If the 2020 census didn’t have enough uncertainty due to the COVID-19 pandemic, the Trump administration also wanted to include a citizenship question to further skew districts for Republicans. As a new report from the House Committee on Oversight and Reform shows, a secret memo was uncovered showing that the Trump administration explored using apportionment to add the question, NPR reports.
“The Committee’s investigation has exposed how a group of political appointees sought to use the census to advance an ideological agenda and potentially exclude non-citizens from the apportionment count,” the report released by the House Committee on Oversight and Reform said.

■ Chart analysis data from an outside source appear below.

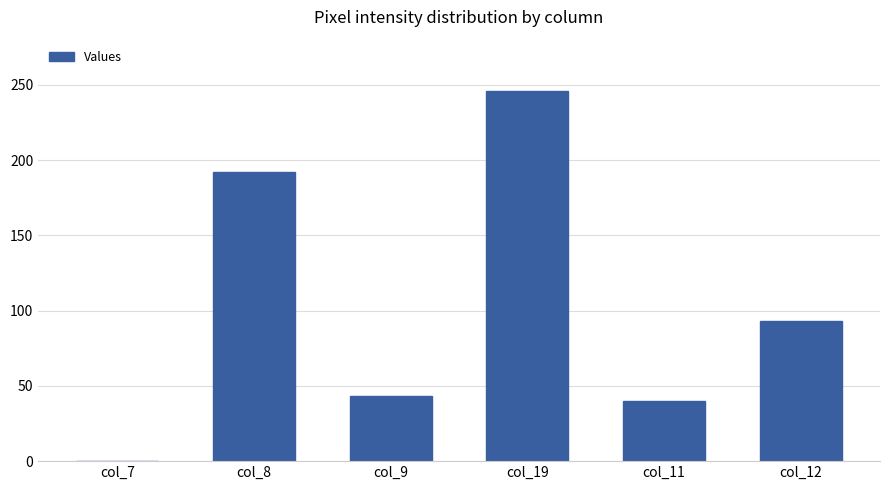

Count the number of categories in the chart.

6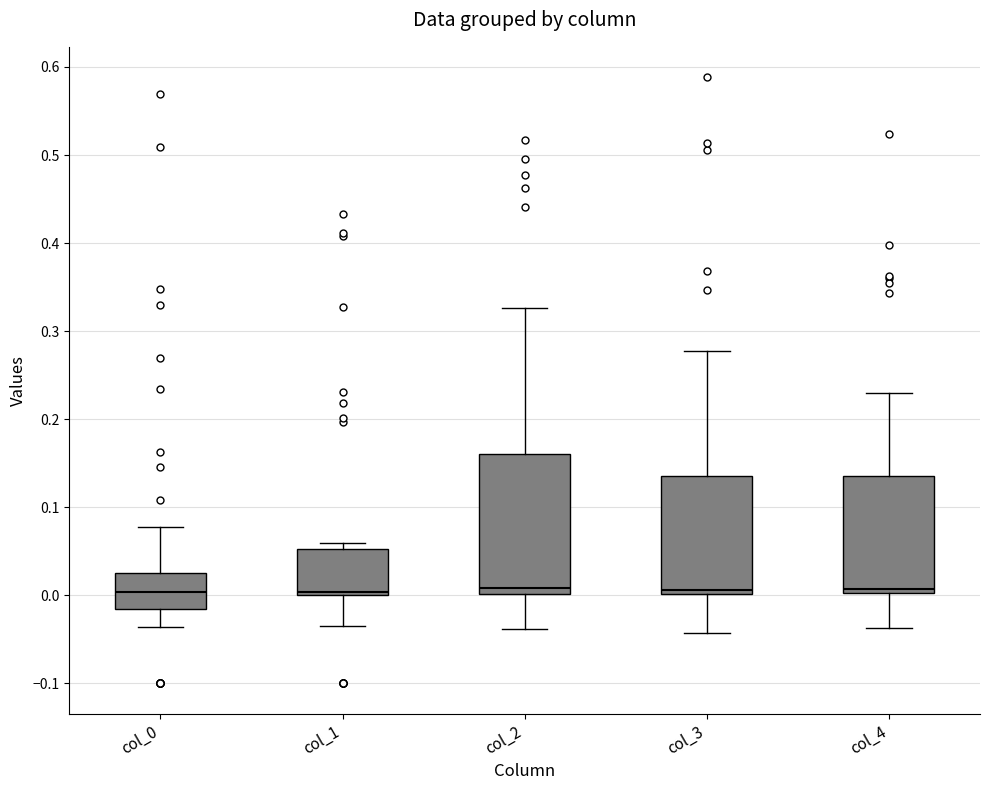

Reading left to right, read every box against the y-axis: the position of its median line, the range the box covers, and the ends of its whiskers. The values are not printed on the chart, so give them approximately, as read against the axis.

col_0: median 0.00, box -0.02 to 0.03, whiskers -0.04 to 0.08
col_1: median 0.00 (just above the box's lower edge), box 0.00 to 0.05, whiskers -0.04 to 0.06
col_2: median 0.01, box 0.00 to 0.16, whiskers -0.04 to 0.33
col_3: median 0.01, box 0.00 to 0.14, whiskers -0.04 to 0.28
col_4: median 0.01, box 0.00 to 0.14, whiskers -0.04 to 0.23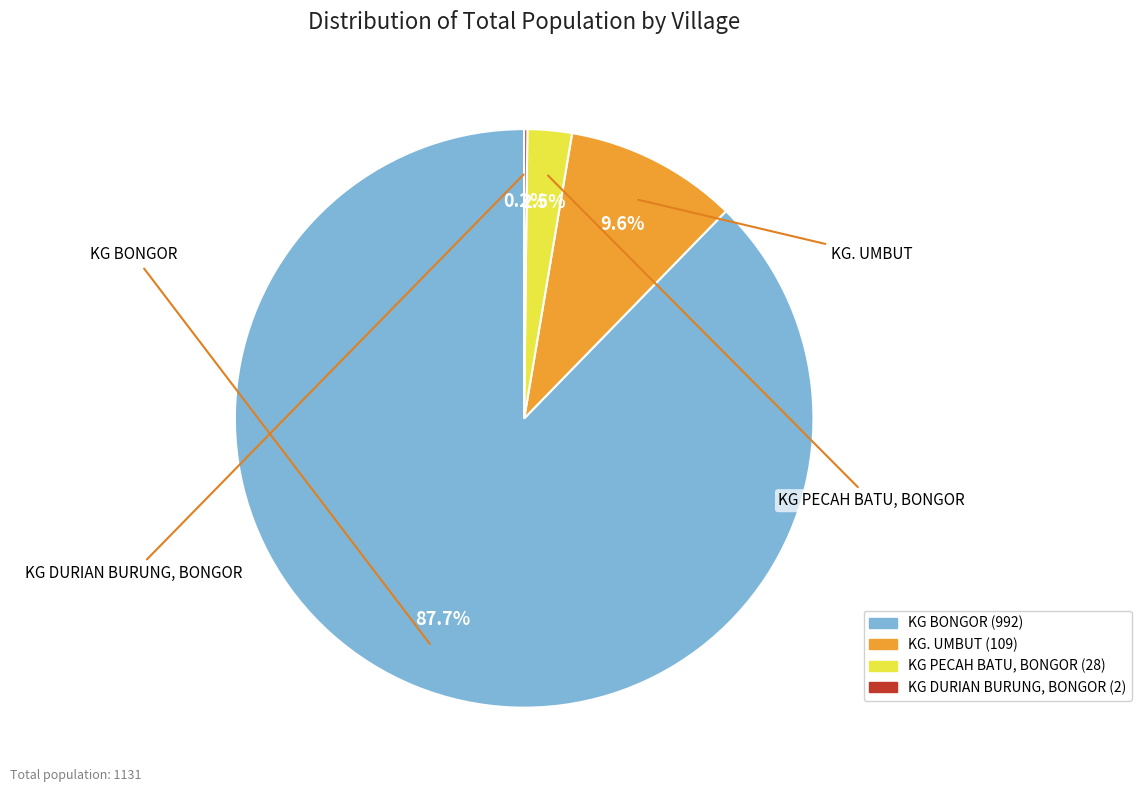

Does KG BONGOR represent more than half of the total?

Yes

Since the first census count in 1790, U.S. citizens and non-citizens have been included in the total count regardless of their immigration status. The apportionment process means the Trump administration would have used state population counts to divide the number of congressional seats each state gets. There were already reported problems that the 2020 census undercounted Black, Latino, and Native American populations. Even though earlier drafts of two years questioned the constitutionality of an addition to the census, the administration still looked for ways to add it anyway.
This is despite a 2019 Supreme Court ruling which blocked the citizenship question and rejected Trump’s lawyers’ claims that it was necessary to enforce the Voting Rights Act. The high court later allowed the Trump administration to stop the census court earlier than expected.
In 2020, Trump released a memo instructing then Commerce Secretary Wilbur Ross to exclude “unauthorized immigrants” from census numbers. The President has no final say in that matter, but rules have never stopped Trump.
From NPR:
“Today’s Committee memo pulls back the curtain on this shameful conduct and shows clearly how the Trump Administration secretly tried to manipulate the census for political gain while lying to the public and Congress about their goals,” says Democratic Rep. Carolyn Maloney of New York, who chairs the House oversight committee and introduced the bill, in a statement. “It is clear that legislative reforms are needed to prevent any future illegal or unconstitutional efforts to interfere with the census and chip away at our democracy.”
Rep. Maloney has also introduced a bill establishing Congress has to vet any new questions to be added to the census and that the Census Bureau director cannot be fired without cause.